When you start working with teams and discussing how to improve collaboration, you quickly face the question of how to establish the improvements in everyday life. How does it work?
In teamwork, there’s one inevitable thing
And that is that sometimes things don’t go as smoothly as we would like them to go. Then the message is, “We have to improve!” Specifically, this means that the existing routines, approaches and methods in the joint work must be constantly changed so that they run differently for a while.
So it’s about permanent changes in the team. How can we succeed?
The one and only answer is: By changing the team habits.
We know how this can work in general, in principle, and also specifically in individual cases, at the latest after reading (good) books about habits (see, for example, here).

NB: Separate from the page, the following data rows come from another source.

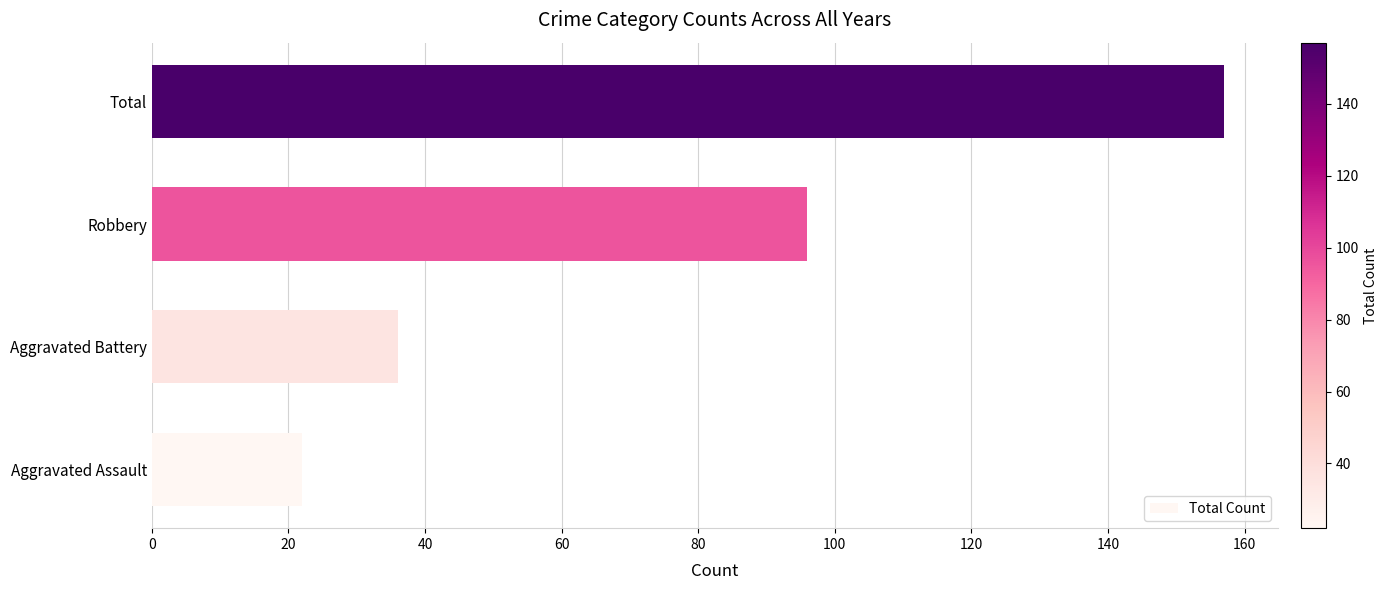

What is the change in value from Aggravated Assault to Robbery?

+74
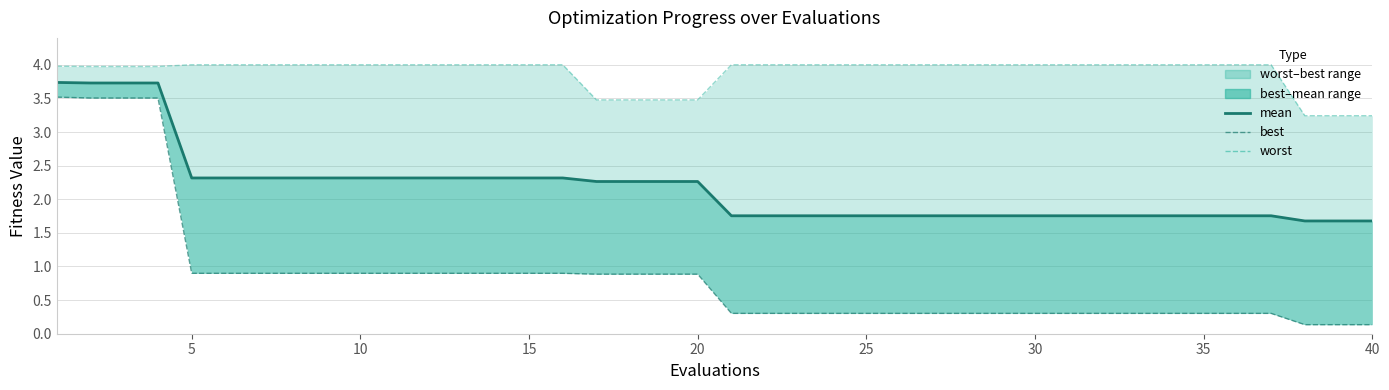

What is the difference between the second highest and minimum values in the best series?

3.4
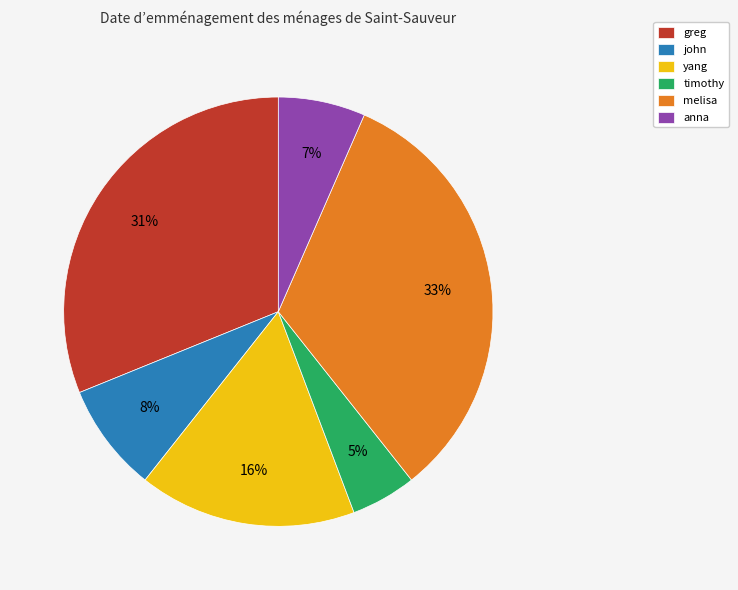

What percentage is the greg slice, to the nearest percent?

31%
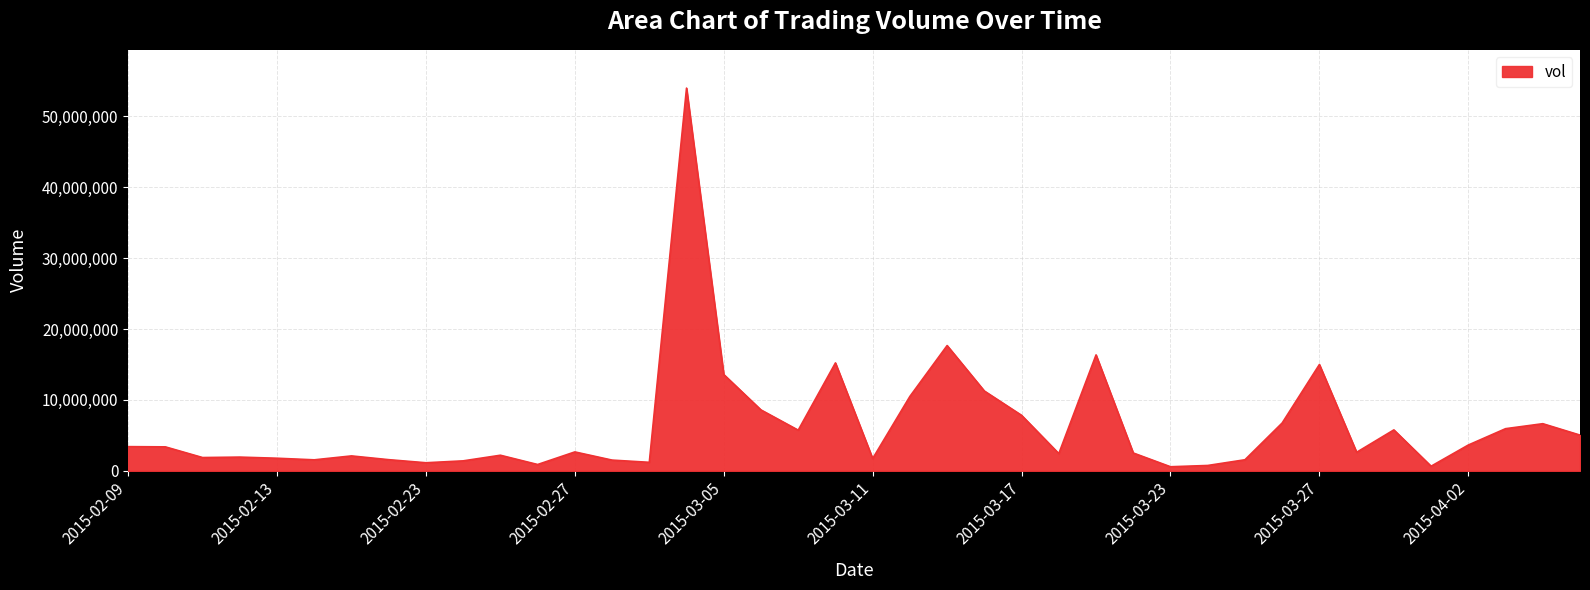

What is the difference between the maximum and minimum values?

53414000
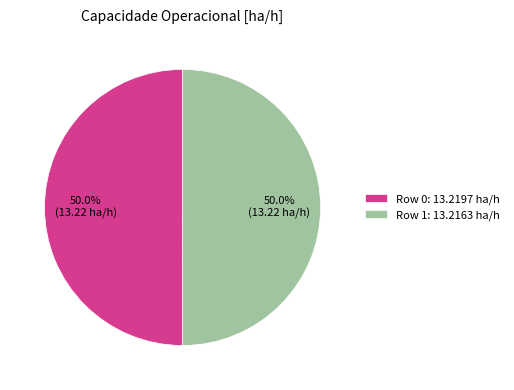

What percentage is the Row 0 slice, to the nearest percent?

50%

But if you want to know quickly how to do this with groups of people, i.e. teams and even whole companies, check out the clear (and free) Scrum Guide.
It contains all the essential psychological and structural, thus even organizational knowledge about what it takes for successful, results-oriented (collaboration) work, especially team work.
This precisely is the great contribution
of the authors Ken Schwaber and Jeff Sutherland:
Summarizing the insights from motivational psychology with the structural insights and experiences from software development and lean management in a clear and concrete working framework in such a way that it is easy to follow and, above all, equally easy to apply.
And that can be achieved even without knowing or understanding the reasoning behind all the Agile fuzz – though it is very helpful if you know why Scrum proceeds as it does, of course.
In a nutshell
Scrum does nothing else but what we’ve learnt from the science of habits and lean management:
- Consider the goal and in what direction you might wanna go.
- Set a firm rhythm.
- Take planned and feasible steps towards the goal in this very rhythm.
- Small steps are better than none.
- Review your results on a very regular basis.
- If necessary, apply changes and adjust.
- Do this over and over again.
In other words
Organize your collaboration with good habits.
Which also means, by the way, that you never stop doing so. Then you are on the best possible track.